■ Exercise details: What follows is a set of records. Retype them exactly, leaving out the pictures.

■ Records supplied:

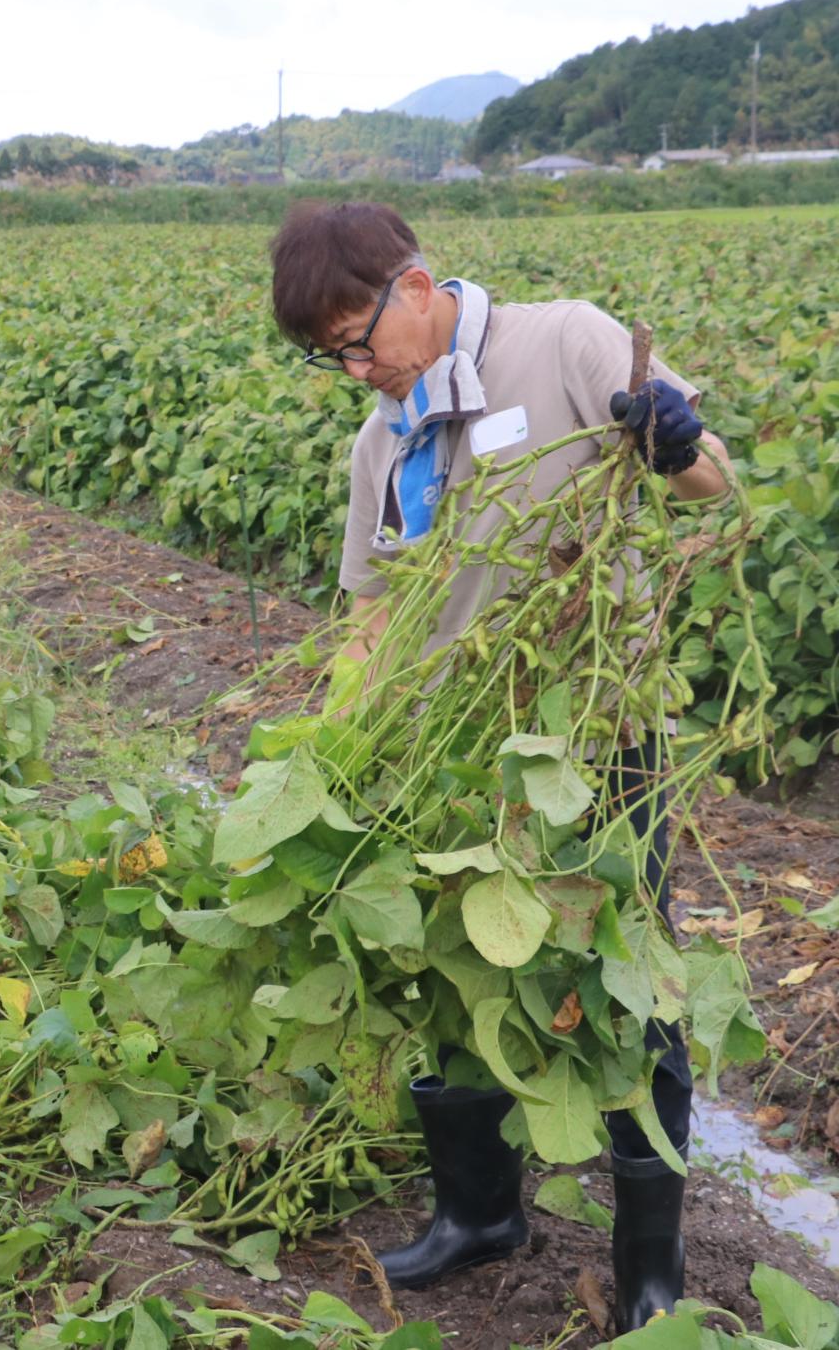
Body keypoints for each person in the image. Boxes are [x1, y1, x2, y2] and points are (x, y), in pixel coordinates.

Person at [268, 201, 731, 1332]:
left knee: (632, 987)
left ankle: (648, 1268)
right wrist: (330, 750)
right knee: (456, 972)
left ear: (415, 287)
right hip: (456, 754)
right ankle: (477, 1216)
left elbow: (711, 481)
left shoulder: (564, 339)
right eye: (330, 356)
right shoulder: (378, 444)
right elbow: (370, 620)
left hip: (597, 743)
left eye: (357, 339)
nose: (354, 368)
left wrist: (672, 440)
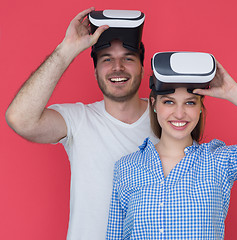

■ Result for this exercise:
Body keypoints for each person in the image. Boxes are [x1, y1, x2, y2] and points are (x, y), in pixel coordinates.

Person at [268, 201, 731, 1332]:
left knee: (632, 987)
left ankle: (648, 1268)
right wrist: (330, 750)
right knee: (456, 972)
left ear: (415, 287)
right hip: (456, 754)
right ankle: (477, 1216)
left elbow: (711, 481)
left shoulder: (564, 339)
right eye: (330, 356)
right shoulder: (378, 444)
right elbow: (370, 620)
left hip: (597, 743)
left eye: (357, 339)
nose: (354, 368)
left wrist: (672, 440)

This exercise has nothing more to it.